Warum die Junta Gefangene freilässt
Das Militärregime entlässt überraschend Tausende politische Gefangene aus der Haft. Doch dahinter steckt nicht das lang erhoffte Ende der Repression. Sondern eine Image-Offensive.
Wien/Yangon. Vor dem Insein-Gefängnis in Yangon drängen sich die Menschen. Viele weinen, andere wirken angespannt, manche umarmen sich innig. Die noch Wartenden hoffen, gleich den lang vermissten Verwandten, Freund, Nachbarn zu sehen, wie er durch die Gefängnistore schreitet.
Nach Monaten brutaler Repression gegen die Opposition in Burma (Myanmar), kündigte am Montag General Min Aung Hlaing überraschend eine Amnestie für 5636 politische Gefangene an. Wer genau freikam, sagte der Chef der Militärjunta nicht. Das wurde auch später nicht bekannt gegeben.
Und so bleibt vielen Burmesen nur die Hoffnung, dass unter den bereits freigelassenen Ärzten, Reportern, Studenten, Aktivisten oder Politikern die eigenen Angehörigen sind. Fix ist lediglich, dass hochrangige Vertreter der bis zum Putsch im Februar amtierenden demokratischen Regierung in Haft bleiben, so auch Friedensnobelpreisträgerin Aung San Suu Kyi. Die Ex-Regierungschefin hat „Redeverbot“im Hausarrest.
Ein Ablenkungsmanöver
Die Behörden hatten bereits im Juli mehr als 2000 Oppositionelle aus den Gefängnissen entlassen. Die Junta prahlte nun, die Amnestie erfolge aus „humanitären Gründen“. Diese Erklärung ist laut Menschenrechtsorganisationen ganz besonders zynisch. Denn in Burma herrschen seit Februar Chaos und Terror: Nach UN-Angaben wurden mehr als 1100 Menschen bei von Sicherheitskräften brutal aufgelösten Protesten der Demokratiebewegung getötet. Auch nur die leiseste Kritik wird mit Gewalt erstickt, mehr als 8000 Menschen wurden verhaftet, darunter Kinder. Von vielen Festgenommenen gibt es kein Lebenszeichen mehr, Menschenrechtsorganisationen gehen davon aus, dass sie zu Tode gefoltert wurden.

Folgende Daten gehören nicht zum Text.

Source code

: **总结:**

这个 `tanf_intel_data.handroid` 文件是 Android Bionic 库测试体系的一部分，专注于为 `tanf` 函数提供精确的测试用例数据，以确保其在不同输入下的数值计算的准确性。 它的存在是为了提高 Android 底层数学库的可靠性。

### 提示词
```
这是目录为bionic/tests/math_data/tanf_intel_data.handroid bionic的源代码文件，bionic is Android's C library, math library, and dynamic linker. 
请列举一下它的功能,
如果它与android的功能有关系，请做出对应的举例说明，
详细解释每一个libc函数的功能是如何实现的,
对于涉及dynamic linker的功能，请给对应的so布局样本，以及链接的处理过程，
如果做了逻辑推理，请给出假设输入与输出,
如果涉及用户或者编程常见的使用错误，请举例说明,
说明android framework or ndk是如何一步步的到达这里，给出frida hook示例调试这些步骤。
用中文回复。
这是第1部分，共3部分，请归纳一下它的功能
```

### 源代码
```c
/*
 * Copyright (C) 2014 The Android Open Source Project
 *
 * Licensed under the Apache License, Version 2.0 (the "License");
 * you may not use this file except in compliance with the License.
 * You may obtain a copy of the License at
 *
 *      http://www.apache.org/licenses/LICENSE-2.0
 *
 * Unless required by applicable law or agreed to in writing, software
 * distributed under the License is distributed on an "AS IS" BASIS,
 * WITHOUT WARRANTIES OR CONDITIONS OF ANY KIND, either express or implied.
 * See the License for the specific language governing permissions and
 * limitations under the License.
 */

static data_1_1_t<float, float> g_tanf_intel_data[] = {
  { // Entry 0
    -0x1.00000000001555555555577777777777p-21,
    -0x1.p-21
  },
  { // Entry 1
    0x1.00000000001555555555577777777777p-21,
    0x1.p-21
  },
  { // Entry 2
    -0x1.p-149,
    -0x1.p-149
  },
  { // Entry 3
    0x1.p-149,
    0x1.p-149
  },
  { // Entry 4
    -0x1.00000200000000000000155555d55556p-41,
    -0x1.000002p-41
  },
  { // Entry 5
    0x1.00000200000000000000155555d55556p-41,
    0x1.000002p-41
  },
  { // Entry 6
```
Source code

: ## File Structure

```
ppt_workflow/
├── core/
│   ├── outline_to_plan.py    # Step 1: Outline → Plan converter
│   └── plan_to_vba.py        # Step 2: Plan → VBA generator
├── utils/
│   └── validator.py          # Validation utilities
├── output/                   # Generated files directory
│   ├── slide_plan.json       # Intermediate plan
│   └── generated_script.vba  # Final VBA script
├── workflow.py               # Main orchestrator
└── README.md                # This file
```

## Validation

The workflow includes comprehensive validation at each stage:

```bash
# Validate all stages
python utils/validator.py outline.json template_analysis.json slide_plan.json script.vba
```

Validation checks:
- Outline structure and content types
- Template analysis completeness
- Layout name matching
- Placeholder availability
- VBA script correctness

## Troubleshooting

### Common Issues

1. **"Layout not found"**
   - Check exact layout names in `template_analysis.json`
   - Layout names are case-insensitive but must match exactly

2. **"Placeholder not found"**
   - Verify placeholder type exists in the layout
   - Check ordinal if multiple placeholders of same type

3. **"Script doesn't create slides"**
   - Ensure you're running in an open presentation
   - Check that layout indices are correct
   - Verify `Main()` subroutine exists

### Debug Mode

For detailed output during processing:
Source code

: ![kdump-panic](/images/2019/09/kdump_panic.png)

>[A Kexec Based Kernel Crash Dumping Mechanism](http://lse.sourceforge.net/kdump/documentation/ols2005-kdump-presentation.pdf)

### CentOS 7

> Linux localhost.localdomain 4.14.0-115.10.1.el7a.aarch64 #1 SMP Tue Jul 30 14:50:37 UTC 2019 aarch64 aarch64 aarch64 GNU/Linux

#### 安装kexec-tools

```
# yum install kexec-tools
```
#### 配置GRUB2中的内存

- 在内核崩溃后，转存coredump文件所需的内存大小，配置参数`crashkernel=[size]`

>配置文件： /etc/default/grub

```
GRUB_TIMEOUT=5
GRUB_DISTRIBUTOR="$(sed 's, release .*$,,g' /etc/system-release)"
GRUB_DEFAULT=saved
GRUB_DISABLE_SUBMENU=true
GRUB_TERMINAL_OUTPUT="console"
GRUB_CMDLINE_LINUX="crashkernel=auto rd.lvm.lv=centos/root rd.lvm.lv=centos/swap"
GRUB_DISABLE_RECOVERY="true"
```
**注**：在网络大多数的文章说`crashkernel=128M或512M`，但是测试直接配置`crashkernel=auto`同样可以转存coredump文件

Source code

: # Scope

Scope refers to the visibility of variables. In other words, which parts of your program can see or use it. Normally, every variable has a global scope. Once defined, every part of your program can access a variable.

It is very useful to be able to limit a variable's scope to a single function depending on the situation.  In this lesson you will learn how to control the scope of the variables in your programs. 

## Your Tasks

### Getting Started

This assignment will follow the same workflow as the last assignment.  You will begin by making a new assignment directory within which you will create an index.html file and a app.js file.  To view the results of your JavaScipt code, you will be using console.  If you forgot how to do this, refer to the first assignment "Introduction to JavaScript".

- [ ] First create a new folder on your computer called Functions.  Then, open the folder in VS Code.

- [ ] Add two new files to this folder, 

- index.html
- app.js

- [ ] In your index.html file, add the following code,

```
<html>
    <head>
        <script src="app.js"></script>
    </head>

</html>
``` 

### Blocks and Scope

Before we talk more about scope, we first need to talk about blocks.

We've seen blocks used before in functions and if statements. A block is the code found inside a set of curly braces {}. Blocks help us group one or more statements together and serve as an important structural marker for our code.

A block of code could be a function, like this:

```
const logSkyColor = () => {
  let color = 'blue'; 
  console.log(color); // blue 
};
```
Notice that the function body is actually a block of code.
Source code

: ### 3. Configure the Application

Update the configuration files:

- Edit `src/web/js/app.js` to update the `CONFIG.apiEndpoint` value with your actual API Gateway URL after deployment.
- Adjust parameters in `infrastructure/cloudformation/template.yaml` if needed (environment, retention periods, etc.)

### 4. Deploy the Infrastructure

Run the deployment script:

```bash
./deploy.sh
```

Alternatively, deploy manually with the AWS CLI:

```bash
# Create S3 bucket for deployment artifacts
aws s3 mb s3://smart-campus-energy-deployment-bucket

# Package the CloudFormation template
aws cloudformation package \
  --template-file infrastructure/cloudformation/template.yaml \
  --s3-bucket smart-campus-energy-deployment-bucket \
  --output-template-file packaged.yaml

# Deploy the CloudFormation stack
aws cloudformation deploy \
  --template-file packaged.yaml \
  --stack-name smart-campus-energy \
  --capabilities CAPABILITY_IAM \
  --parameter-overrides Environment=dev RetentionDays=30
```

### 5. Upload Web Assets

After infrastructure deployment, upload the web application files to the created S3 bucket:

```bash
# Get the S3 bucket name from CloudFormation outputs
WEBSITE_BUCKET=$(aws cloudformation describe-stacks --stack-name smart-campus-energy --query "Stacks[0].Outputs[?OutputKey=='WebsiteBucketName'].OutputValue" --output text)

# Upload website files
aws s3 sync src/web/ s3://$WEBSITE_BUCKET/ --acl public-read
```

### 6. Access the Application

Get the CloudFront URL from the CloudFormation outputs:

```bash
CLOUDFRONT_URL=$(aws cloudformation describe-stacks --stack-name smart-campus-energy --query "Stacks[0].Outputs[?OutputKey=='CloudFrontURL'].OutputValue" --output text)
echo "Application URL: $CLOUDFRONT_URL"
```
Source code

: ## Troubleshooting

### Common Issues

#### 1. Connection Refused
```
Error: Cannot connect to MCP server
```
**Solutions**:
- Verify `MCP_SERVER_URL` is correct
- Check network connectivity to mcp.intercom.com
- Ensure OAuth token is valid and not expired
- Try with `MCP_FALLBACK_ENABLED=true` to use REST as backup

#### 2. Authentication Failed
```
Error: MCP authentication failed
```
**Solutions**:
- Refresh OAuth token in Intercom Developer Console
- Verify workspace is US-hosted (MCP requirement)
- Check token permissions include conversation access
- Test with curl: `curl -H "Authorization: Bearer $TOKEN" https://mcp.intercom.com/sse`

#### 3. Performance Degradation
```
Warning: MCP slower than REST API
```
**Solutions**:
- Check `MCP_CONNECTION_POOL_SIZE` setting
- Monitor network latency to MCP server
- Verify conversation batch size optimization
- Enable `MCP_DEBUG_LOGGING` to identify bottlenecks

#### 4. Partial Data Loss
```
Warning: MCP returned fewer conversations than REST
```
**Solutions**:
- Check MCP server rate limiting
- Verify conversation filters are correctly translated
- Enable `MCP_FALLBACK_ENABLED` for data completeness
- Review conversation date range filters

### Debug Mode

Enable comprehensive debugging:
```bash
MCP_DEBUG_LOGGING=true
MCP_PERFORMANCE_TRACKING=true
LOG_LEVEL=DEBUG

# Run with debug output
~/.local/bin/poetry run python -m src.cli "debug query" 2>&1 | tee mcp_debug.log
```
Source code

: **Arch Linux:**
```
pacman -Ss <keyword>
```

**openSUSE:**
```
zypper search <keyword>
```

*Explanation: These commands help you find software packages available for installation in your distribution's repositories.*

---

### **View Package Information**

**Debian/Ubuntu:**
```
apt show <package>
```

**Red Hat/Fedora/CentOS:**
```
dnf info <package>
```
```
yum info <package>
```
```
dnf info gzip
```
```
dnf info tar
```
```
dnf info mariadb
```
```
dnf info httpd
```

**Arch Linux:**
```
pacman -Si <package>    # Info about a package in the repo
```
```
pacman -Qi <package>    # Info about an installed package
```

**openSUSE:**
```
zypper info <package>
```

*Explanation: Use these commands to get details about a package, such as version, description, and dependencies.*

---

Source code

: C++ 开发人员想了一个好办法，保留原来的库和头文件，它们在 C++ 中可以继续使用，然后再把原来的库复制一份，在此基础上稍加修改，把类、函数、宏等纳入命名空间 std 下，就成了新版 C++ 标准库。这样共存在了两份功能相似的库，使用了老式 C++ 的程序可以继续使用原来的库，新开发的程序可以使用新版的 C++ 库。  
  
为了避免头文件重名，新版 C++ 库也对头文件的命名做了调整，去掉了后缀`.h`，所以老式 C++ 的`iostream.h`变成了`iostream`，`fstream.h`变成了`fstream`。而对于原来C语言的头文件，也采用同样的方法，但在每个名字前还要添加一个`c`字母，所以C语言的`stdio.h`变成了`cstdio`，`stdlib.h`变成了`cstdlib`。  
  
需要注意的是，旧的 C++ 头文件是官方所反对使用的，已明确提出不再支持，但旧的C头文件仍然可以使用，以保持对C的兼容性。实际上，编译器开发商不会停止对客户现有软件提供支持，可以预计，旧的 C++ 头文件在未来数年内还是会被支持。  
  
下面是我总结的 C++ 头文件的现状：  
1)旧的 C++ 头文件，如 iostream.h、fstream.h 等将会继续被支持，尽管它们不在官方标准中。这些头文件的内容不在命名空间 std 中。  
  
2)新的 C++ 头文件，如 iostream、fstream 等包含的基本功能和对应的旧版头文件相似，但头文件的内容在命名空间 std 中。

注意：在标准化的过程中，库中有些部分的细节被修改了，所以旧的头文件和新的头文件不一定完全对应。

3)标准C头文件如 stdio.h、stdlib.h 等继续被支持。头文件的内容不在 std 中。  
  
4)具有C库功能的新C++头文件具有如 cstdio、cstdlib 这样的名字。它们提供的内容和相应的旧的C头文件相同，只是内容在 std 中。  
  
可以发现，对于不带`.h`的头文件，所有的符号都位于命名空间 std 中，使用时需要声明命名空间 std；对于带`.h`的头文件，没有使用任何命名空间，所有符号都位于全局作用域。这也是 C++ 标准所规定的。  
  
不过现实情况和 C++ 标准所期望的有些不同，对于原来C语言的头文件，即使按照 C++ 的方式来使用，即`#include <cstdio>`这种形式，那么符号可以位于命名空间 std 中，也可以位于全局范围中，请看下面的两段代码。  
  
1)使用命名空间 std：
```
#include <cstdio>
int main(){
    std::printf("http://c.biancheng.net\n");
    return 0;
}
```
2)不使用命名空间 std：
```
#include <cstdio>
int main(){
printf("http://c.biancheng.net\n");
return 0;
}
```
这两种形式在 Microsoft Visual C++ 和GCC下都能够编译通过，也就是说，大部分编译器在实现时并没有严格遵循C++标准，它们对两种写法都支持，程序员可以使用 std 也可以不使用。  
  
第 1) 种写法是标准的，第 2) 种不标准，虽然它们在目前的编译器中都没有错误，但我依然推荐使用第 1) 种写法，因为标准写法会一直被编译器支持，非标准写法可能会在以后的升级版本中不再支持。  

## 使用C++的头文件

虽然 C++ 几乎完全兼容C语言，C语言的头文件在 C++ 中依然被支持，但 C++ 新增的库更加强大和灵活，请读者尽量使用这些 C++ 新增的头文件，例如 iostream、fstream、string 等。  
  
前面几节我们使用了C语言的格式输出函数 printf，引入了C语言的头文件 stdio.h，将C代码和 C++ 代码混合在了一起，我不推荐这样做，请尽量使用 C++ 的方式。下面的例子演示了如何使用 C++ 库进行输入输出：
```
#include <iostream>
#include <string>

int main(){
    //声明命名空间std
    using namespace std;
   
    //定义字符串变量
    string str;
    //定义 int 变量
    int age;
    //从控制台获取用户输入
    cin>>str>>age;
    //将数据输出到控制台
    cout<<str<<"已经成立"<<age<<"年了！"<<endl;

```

Der Putsch hat das bereits zuvor bitterarme südostasiatische Land in einen blutigen Bürgerkrieg gestürzt: Im Dschungel und in den Bergen haben sich Demonstranten aus den Städten Rebellen ethnischer Minderheiten angeschlossen, sie greifen nun gemeinsam die Militärs an. Die Junta reagiert mit Bombardements, willkürlichen Razzien und zündet Dörfer an.
Die Amnestie der Generäle sei eine Augenauswischerei, Repression und Festnahmen gingen unvermindert weiter, warnt die burmesische NGO Assistance Association for Political Prisoners Burma. Die Menschenrechtsorganisation spricht von einem „Ablenkungsmanöver für ausländische Regierungen“. Denn der Zeitpunkt sei kein Zufall: Junta-Chef Hlaing war am Freitag von der Teilnahme am Gipfeltreffen der Organisation südostasiatischer Staaten (Asean) ausgeladen worden. Burma soll beim Treffen Ende Oktober, bei dem auch US-Präsident Joe Biden erwartet wird, von einem „unpolitischen“Vertreter repräsentiert werden.
Der Grund für die Ausladung: Es gebe keine Fortschritte in Burma. Die Asean-Außenminister verwiesen auf einen Fünf-PunktePlan für Burma, auf den sich die Staats- und Regierungschefs bei einem Gipfel im April verständigt hatten. General Hlaing hatte eine „zivile Regierung“mit baldigen Wahlen angekündigt – nichts von dem hat bisher stattgefunden. Zudem sagte die Asean eine für diese Woche geplante Vermittlungsmission ab, nachdem die Junta dem Asean-Mediator ein Treffen mit Aung San Suu Kyi verboten hatte.
Der Ausschluss vom Gipfel ist für das Asien-Bündnis ein ungewöhnlich harter Schritt, normalerweise mischt sich das Bündnis in interne Angelegenheiten seiner Mitglieder nicht ein. Doch die
Angst vor einer Destabilisierung der gesamten Region ist groß: Das Land grenzt an fünf Staaten, bereits jetzt versuchen viele Burmesen auf der Flucht die Grenzen zu überqueren.
Verlässlicher Partner
Die politisch und wirtschaftlich isolierten Militärs versuchen nun, ihr Image aufzupolieren. „Die Junta lässt politische Gefangene nicht wegen eines Richtungswechsels frei, sondern wegen des Drucks“, twitterte Tom Andrews, UN-Sonderberichterstatter für Burma.
Allerdings kann das bitterarme Burma auch mit den brutalen Generälen an der Spitze auf seinen wichtigsten Partner weiter zählen: China investiert nach wie vor in das an Bodenschätzen und Edelsteinen reiche Land – allen Sanktionen zum Trotz.